Испанец дернул одну струну, другую, настроил и тихо запел глуховатым голосом:
— «Небо Испании распростерло звездный шатер над окопами…»
Кое-что теперь напоминало Генриху то время, когда они спорили с Николаем. Он восхищался испанцем, и был ли тот генералом или нет, ему уже было все равно.
— Меня спросить, я бы всех капиталистов на земле расстрелял!
— Лихо это ты! — сказал испанец.
— Сперва, конечно, феодалистов, а потом капиталистов.
А старый Комарек с каждым днем делался молчаливей.
Сидит над своей сетью и редко когда слово вымолвит. Но Генрих ничего не замечает — так он увлечен испанцем.

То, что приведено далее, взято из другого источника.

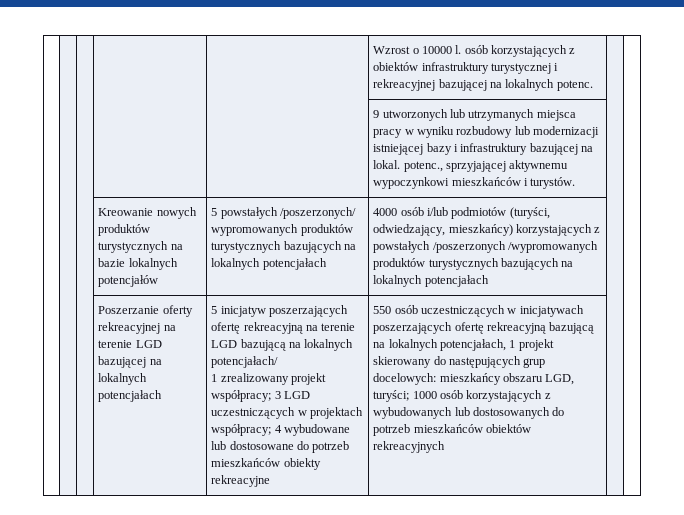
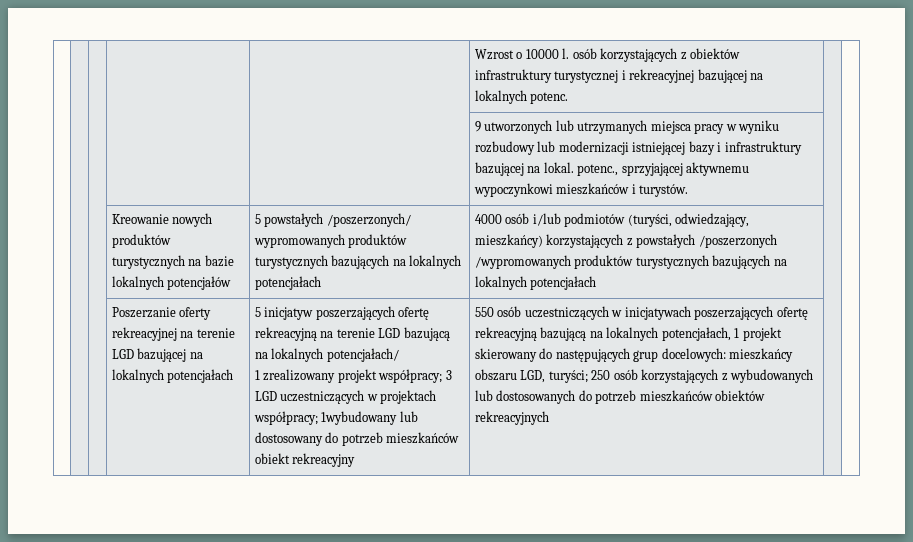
[274,424,350,436] [211,441,350,453] [211,458,321,470] [211,475,271,487] 4 wybudowane lub dostosowane do potrzeb mieszkańców obiekty rekreacyjne -> [321,411,418,425] [254,432,460,446] [254,453,356,467] 1wybudowany lub dostosowany do potrzeb mieszkańców obiekt rekreacyjny
[412,391,437,399] 1000 -> [591,370,611,380] 250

Но как-то рано утром Комарек задумал одно дельце. Взял большой моток донной сети и вырезал из нее кусок. Даже жалко ему стало этого испанца — ему же нечего противопоставить этой затее! Потом дед сходил в лес и принес целую охапку прутьев. Он и строгал, и резал, и чистил, покуда не свернул несколько обручей.
Это он для Генриха вершу мастерил. «Придет день, — думал он, — ветер переменится, все растает… А уж летом мы от зари до зари с ним на озере, и он — с этой вершей, и все у нас будет опять так, как было до прихода этого испанца треклятого! Надо ж ему было у нас слечь! Слава богу, до весны недалеко…»
Установив вершу посреди комнаты, он натянул обручи.
— Ну как, нравится тебе? — спросил он.
Генрих стоит, смотрит и только диву дается — такая ладная, длинная и узкая верша получилась!
— Что ж, пусть, стало быть, твоя будет, — сказал старый Комарек.
Снег сверкает, скрипит под ногами, фрау Кирш перебирается в рыбачий домик. Генрих завернул все вещи в попону и тащит их на плече за фрау Кирш. А у нее в руках сверток с ребеночком. Дедушка Комарек столько березовых поленьев заложил в плиту, что все конфорки раскалились докрасна.
Мальчонка всю дорогу не закрывает рта.
— Теперь мы будем как настоящая семья, — говорит он.
Два дня они обсуждали переезд фрау Кирш. Потом сходили в лес, принесли сосновых слег и соорудили кровать — теперь она стояла посреди жарко натопленной кухни.
— Понимаете, фрау Кирш, — говорит Генрих, — сначала он сражался против фашистов. Но их, этих фашистов, было больше.
Без конца испанец да испанец!
— А потом он поехал во Францию. Во Франции его в плен взяли. Когда фашисты пришли во Францию, он опять сражался против них. Но сейчас ему уже лучше. Это от супа рыбного, фрау Кирш, он его любит.
Вот и домик рыбака — совсем его снегом занесло. И озеро рядом. Помпа укутана соломой, а стежка к ней — свежевыметена.
Теперь и днем топилась плита. Они сидели у себя в комнате и слышали, как фрау Кирш напевает на кухне. Открылась дверь, она позвала:
— Все за стол!
Комарек воткнул иглу в сеть, испанец поднялся со своей лежанки.
До чего у них все изменилось! Испанец и тот иногда улыбается. Передавая друг другу кастрюлю, они говорят «спасибо» и «пожалуйста». Правда, испанец быстро устает и сразу после обеда уходит к своей лежанке.
Окна так и сверкают, и пол выскоблен до белизны!